■ Directions ■
Will you write out all the entries below exactly?

Source texts of formatted documents
>>

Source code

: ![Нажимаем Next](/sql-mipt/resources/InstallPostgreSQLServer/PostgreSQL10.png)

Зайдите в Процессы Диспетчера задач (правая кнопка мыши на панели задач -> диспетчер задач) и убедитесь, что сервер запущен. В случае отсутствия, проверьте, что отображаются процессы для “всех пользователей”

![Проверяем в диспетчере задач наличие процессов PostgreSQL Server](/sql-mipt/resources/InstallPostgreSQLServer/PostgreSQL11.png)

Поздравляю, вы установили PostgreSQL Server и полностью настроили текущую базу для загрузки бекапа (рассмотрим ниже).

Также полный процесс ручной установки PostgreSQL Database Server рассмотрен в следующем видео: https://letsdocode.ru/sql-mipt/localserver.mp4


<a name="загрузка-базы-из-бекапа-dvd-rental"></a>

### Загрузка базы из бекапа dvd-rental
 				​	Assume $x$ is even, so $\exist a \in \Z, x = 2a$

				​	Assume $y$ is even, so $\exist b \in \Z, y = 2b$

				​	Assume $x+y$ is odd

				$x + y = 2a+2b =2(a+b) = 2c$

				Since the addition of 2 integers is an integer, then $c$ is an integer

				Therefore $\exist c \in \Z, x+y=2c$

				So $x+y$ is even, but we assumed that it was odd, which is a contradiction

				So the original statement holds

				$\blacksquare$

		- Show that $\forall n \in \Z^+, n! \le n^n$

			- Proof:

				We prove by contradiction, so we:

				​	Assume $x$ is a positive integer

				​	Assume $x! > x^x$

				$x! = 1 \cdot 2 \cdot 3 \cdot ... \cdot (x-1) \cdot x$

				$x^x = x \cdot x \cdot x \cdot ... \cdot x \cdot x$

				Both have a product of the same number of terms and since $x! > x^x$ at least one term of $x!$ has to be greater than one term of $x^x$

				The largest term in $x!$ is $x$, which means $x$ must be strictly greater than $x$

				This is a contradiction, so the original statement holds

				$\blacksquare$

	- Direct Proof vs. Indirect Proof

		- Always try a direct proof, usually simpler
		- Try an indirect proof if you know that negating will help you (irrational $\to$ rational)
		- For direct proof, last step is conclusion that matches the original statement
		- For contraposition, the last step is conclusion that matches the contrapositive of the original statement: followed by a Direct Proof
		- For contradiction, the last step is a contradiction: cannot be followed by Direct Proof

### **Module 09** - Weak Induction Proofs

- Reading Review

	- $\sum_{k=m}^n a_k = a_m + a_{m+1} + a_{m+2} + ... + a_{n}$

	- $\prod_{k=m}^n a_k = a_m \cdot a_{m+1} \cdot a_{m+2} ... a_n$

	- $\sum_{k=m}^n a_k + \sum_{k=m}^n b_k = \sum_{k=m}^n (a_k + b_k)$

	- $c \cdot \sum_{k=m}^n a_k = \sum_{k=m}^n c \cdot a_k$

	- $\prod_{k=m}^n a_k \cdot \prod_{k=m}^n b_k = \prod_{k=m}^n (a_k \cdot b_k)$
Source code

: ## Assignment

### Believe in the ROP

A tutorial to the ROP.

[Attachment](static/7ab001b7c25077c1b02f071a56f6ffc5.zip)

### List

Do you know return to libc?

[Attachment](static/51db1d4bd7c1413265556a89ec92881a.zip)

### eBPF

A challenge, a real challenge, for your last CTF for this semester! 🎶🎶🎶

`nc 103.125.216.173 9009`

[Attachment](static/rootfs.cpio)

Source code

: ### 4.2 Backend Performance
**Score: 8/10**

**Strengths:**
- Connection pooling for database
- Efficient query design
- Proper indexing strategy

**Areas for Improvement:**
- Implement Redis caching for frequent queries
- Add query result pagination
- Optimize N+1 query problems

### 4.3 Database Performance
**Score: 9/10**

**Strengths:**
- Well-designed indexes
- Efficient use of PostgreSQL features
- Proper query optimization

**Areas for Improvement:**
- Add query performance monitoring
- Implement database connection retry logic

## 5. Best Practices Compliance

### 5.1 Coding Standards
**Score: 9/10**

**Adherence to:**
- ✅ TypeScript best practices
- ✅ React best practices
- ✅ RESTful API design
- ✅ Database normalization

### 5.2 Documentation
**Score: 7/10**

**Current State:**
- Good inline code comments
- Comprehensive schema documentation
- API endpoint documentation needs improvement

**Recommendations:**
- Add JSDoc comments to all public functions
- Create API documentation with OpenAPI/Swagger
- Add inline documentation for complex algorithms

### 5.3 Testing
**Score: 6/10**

<<

■ Solution to this exercise ■
Source code

: ![Нажимаем Next](/sql-mipt/resources/InstallPostgreSQLServer/PostgreSQL10.png)

Зайдите в Процессы Диспетчера задач (правая кнопка мыши на панели задач -> диспетчер задач) и убедитесь, что сервер запущен. В случае отсутствия, проверьте, что отображаются процессы для “всех пользователей”

![Проверяем в диспетчере задач наличие процессов PostgreSQL Server](/sql-mipt/resources/InstallPostgreSQLServer/PostgreSQL11.png)

Поздравляю, вы установили PostgreSQL Server и полностью настроили текущую базу для загрузки бекапа (рассмотрим ниже).

Также полный процесс ручной установки PostgreSQL Database Server рассмотрен в следующем видео: https://letsdocode.ru/sql-mipt/localserver.mp4


<a name="загрузка-базы-из-бекапа-dvd-rental"></a>

### Загрузка базы из бекапа dvd-rental
 				​	Assume $x$ is even, so $\exist a \in \Z, x = 2a$

				​	Assume $y$ is even, so $\exist b \in \Z, y = 2b$

				​	Assume $x+y$ is odd

				$x + y = 2a+2b =2(a+b) = 2c$

				Since the addition of 2 integers is an integer, then $c$ is an integer

				Therefore $\exist c \in \Z, x+y=2c$

				So $x+y$ is even, but we assumed that it was odd, which is a contradiction

				So the original statement holds

				$\blacksquare$

		- Show that $\forall n \in \Z^+, n! \le n^n$

			- Proof:

				We prove by contradiction, so we:

				​	Assume $x$ is a positive integer

				​	Assume $x! > x^x$

				$x! = 1 \cdot 2 \cdot 3 \cdot ... \cdot (x-1) \cdot x$

				$x^x = x \cdot x \cdot x \cdot ... \cdot x \cdot x$

				Both have a product of the same number of terms and since $x! > x^x$ at least one term of $x!$ has to be greater than one term of $x^x$

				The largest term in $x!$ is $x$, which means $x$ must be strictly greater than $x$

				This is a contradiction, so the original statement holds

				$\blacksquare$

	- Direct Proof vs. Indirect Proof

		- Always try a direct proof, usually simpler
		- Try an indirect proof if you know that negating will help you (irrational $\to$ rational)
		- For direct proof, last step is conclusion that matches the original statement
		- For contraposition, the last step is conclusion that matches the contrapositive of the original statement: followed by a Direct Proof
		- For contradiction, the last step is a contradiction: cannot be followed by Direct Proof

### **Module 09** - Weak Induction Proofs

- Reading Review

	- $\sum_{k=m}^n a_k = a_m + a_{m+1} + a_{m+2} + ... + a_{n}$

	- $\prod_{k=m}^n a_k = a_m \cdot a_{m+1} \cdot a_{m+2} ... a_n$

	- $\sum_{k=m}^n a_k + \sum_{k=m}^n b_k = \sum_{k=m}^n (a_k + b_k)$

	- $c \cdot \sum_{k=m}^n a_k = \sum_{k=m}^n c \cdot a_k$

	- $\prod_{k=m}^n a_k \cdot \prod_{k=m}^n b_k = \prod_{k=m}^n (a_k \cdot b_k)$
Source code

: ## Assignment

### Believe in the ROP

A tutorial to the ROP.

[Attachment](static/7ab001b7c25077c1b02f071a56f6ffc5.zip)

### List

Do you know return to libc?

[Attachment](static/51db1d4bd7c1413265556a89ec92881a.zip)

### eBPF

A challenge, a real challenge, for your last CTF for this semester! 🎶🎶🎶

`nc 103.125.216.173 9009`

[Attachment](static/rootfs.cpio)

Source code

: ### 4.2 Backend Performance
**Score: 8/10**

**Strengths:**
- Connection pooling for database
- Efficient query design
- Proper indexing strategy

**Areas for Improvement:**
- Implement Redis caching for frequent queries
- Add query result pagination
- Optimize N+1 query problems

### 4.3 Database Performance
**Score: 9/10**

**Strengths:**
- Well-designed indexes
- Efficient use of PostgreSQL features
- Proper query optimization

**Areas for Improvement:**
- Add query performance monitoring
- Implement database connection retry logic

## 5. Best Practices Compliance

### 5.1 Coding Standards
**Score: 9/10**

**Adherence to:**
- ✅ TypeScript best practices
- ✅ React best practices
- ✅ RESTful API design
- ✅ Database normalization

### 5.2 Documentation
**Score: 7/10**

**Current State:**
- Good inline code comments
- Comprehensive schema documentation
- API endpoint documentation needs improvement

**Recommendations:**
- Add JSDoc comments to all public functions
- Create API documentation with OpenAPI/Swagger
- Add inline documentation for complex algorithms

### 5.3 Testing
**Score: 6/10**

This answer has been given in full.